▶ [Required action]: Your answer should hold exactly the lines below from the line with "Exempt from restrictions" through the line with "WHAT INTERNATIONAL", both included, and no pictures at all.

[Page-level text extractions]
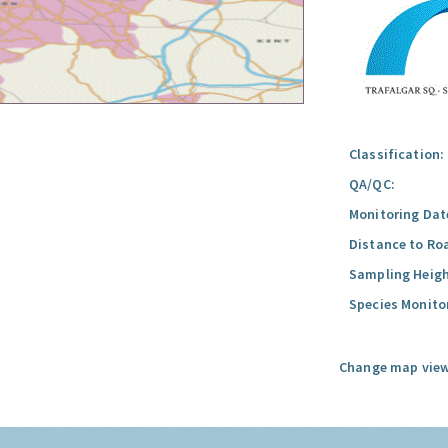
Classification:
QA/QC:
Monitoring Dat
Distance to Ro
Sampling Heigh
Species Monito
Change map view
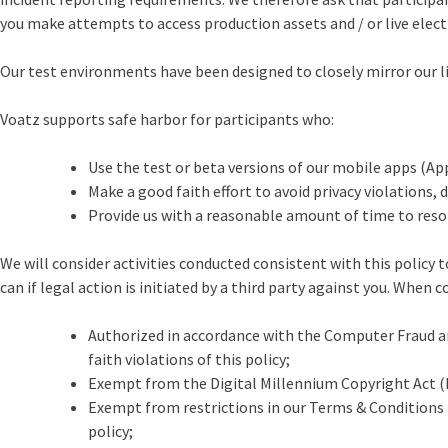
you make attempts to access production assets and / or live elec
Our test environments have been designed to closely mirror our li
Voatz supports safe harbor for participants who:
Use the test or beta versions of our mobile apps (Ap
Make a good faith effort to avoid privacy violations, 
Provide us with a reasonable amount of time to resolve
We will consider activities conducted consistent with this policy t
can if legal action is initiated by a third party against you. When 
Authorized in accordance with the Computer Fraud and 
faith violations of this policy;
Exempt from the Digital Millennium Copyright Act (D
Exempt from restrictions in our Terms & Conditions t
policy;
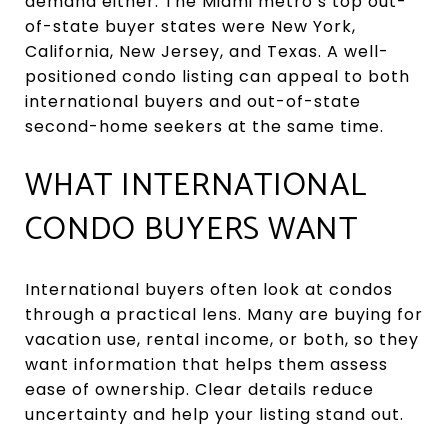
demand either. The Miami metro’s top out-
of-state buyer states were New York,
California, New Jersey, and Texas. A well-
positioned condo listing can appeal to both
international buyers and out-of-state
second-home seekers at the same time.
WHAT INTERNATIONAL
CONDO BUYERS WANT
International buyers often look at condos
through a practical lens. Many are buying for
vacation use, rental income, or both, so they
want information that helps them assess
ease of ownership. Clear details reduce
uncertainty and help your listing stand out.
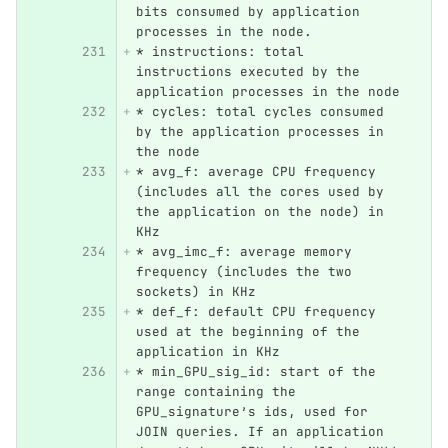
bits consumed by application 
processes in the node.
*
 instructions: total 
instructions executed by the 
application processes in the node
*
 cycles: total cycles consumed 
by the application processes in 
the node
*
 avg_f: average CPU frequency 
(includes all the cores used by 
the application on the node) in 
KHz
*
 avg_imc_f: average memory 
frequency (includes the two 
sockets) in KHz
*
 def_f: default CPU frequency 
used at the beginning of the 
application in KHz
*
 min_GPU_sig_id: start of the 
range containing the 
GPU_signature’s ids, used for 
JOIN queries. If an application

...

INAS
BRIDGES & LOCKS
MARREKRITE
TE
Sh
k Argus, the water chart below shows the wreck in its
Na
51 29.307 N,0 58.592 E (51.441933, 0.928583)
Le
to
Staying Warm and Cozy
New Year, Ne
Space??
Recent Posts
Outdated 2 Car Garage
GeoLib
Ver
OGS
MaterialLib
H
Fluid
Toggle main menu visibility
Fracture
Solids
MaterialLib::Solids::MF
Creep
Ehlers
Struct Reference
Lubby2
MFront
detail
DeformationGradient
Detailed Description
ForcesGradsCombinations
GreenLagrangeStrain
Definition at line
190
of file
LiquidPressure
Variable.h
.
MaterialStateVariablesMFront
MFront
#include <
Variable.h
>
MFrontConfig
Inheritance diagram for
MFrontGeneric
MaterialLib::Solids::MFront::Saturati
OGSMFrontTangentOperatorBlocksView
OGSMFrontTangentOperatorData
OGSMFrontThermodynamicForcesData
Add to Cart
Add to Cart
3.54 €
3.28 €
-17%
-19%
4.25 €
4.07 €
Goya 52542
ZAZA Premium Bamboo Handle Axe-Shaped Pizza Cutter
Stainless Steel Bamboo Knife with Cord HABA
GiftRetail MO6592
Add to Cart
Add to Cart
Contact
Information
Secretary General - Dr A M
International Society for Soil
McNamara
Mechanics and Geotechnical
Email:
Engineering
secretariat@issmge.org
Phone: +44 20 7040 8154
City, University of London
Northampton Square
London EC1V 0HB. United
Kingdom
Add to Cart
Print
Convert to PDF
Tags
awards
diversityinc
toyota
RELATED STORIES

==

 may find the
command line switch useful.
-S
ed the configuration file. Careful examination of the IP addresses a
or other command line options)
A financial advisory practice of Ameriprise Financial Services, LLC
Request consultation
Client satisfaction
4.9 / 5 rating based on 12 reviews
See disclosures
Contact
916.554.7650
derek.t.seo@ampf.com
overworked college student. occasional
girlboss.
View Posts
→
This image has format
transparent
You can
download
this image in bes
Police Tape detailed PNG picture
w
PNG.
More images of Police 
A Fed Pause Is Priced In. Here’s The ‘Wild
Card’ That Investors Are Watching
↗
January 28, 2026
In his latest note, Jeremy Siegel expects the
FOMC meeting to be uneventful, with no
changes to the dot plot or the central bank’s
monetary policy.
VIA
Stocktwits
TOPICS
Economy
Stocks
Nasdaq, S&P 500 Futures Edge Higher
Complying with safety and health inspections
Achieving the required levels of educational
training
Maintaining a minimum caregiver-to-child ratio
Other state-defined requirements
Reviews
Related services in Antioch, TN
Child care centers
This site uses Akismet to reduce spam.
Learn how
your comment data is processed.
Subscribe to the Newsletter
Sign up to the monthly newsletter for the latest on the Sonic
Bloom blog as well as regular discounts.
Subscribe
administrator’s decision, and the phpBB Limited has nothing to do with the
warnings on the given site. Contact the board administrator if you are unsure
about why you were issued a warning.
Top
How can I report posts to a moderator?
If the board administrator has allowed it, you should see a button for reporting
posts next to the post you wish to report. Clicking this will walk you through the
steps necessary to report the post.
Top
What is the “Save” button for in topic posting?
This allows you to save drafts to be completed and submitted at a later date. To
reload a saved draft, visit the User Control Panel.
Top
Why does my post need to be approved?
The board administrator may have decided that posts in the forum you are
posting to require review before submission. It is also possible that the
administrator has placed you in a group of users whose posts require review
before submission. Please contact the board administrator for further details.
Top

▶ [Result for this task]:
Exempt from restrictions in our Terms & Conditions t
policy;
demand either. The Miami metro’s top out-
of-state buyer states were New York,
California, New Jersey, and Texas. A well-
positioned condo listing can appeal to both
international buyers and out-of-state
second-home seekers at the same time.
WHAT INTERNATIONAL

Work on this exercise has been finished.